Italmopa: "Ulteriore pesante e ingiustificato aggravio per le aziende del comparto molitorio nazionale"

"L’emendamento, approvato al Bilancio di Previsione dello Stato 2021 riguardante il monitoraggio della produzione cerealicola nazionale e dell'acquisto di cereali e sfarinati a base di cereali importati da Paesi dell'Unione europea e da Paesi terzi, costituisce un ulteriore pesante e ingiustificato aggravio amministrativo ed economico per le Aziende operanti nel comparto molitorio nazionale". Così spiega una nota di Italmopa-Associazione Industriali Mugnai d’Italia in merito alla norma che introduce un registro telematico per monitorare le operazioni di carico e scarico per la commercializzazione o la trasformazione di cereali e di sfarinati a base di cereali.

“Una norma aberrante, incomprensibile, assunta nella più totale assenza di confronto con le categorie coinvolte e che si pone in palese contrasto con la riconosciuta necessità di maggiore semplificazione, penalizzando in particolar modo l’Industria della prima trasformazione, chiamata a una nuova, duplice incombenza, assolutamente priva di un qualsiasi concreto beneficio per il consumatore” evidenzia Cosimo De Sortis, Presidente Italmopa. 

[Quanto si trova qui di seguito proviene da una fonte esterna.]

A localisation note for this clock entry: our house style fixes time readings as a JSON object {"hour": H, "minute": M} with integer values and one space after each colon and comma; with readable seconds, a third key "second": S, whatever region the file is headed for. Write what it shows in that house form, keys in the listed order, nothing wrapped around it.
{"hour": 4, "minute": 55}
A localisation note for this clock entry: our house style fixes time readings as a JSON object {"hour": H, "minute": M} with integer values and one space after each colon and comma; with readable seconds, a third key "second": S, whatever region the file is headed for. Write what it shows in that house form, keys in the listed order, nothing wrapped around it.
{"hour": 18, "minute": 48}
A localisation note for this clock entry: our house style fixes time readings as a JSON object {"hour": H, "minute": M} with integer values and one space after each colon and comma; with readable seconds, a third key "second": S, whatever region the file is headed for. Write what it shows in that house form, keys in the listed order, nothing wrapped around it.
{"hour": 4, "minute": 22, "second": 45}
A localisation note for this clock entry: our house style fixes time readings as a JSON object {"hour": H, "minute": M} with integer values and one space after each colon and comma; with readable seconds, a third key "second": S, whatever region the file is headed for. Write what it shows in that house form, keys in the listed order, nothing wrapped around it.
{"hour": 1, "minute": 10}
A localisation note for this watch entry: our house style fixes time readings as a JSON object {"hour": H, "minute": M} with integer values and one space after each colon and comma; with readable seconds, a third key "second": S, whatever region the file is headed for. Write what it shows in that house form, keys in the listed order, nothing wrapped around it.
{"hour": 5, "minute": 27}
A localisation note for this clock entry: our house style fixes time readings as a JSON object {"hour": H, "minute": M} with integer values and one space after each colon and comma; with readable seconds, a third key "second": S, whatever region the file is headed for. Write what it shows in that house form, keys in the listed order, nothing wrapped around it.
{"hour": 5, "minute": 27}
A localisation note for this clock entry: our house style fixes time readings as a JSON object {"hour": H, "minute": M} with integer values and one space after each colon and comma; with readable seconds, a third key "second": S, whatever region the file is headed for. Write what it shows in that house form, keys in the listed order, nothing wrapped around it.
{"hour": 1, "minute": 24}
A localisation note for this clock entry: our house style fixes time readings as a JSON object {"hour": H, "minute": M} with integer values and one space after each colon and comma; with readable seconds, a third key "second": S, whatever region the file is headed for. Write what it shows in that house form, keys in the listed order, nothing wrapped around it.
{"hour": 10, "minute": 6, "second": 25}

“Questa norma, al contrario, alimenta pericolosamente presso lo stesso consumatore la percezione di una carenza di trasparenza nei vari passaggi della filiera, in verità, già pienamente garantita dalla normativa nazionale e comunitaria sull'etichettatura. Si tratta, dunque, di un inutile aggravio economico e amministrativo per le Aziende tenuto conto che le informazioni che saranno utilizzate dal registro telematico sono già coperte da obbligatorietà in quanto oggetto di adempimenti prescritti dalla normativa sulla tracciabilità nell'Industria alimentare e da quella fiscale sulla contabilità di magazzino. La disposizione risulta, peraltro, fortemente discriminatoria poiché l'ambito di applicazione risulta limitato, a livello nazionale, al solo settore cerealicolo, sia perché, a livello internazionale, nessun altro paese comunitario o extra-comunitario presenta una normativa analoga”.

Aver circoscritto il perimetro della norma al settore cereali, la cui produzione risulta strutturalmente deficitaria rispetto al fabbisogno dell’Industria, conferma invece una chiara volontà politica di penalizzare le importazioni, in modo del tutto miope rispetto alle esigenze strutturali del comparto” prosegue De Sortis. “Questa disposizione - unitamente alla recente istituzione dell’elenco importatori presso il Minsalute e alla norma sui prezzi minimi di vendita dei prodotti agricoli - costituisce una preoccupante deriva dirigista dell'economia di settore, che si sta materializzando sotto la regìa di una parte delle rappresentanze sindacali del settore primario e con la complicità di alcuni settori della politica”.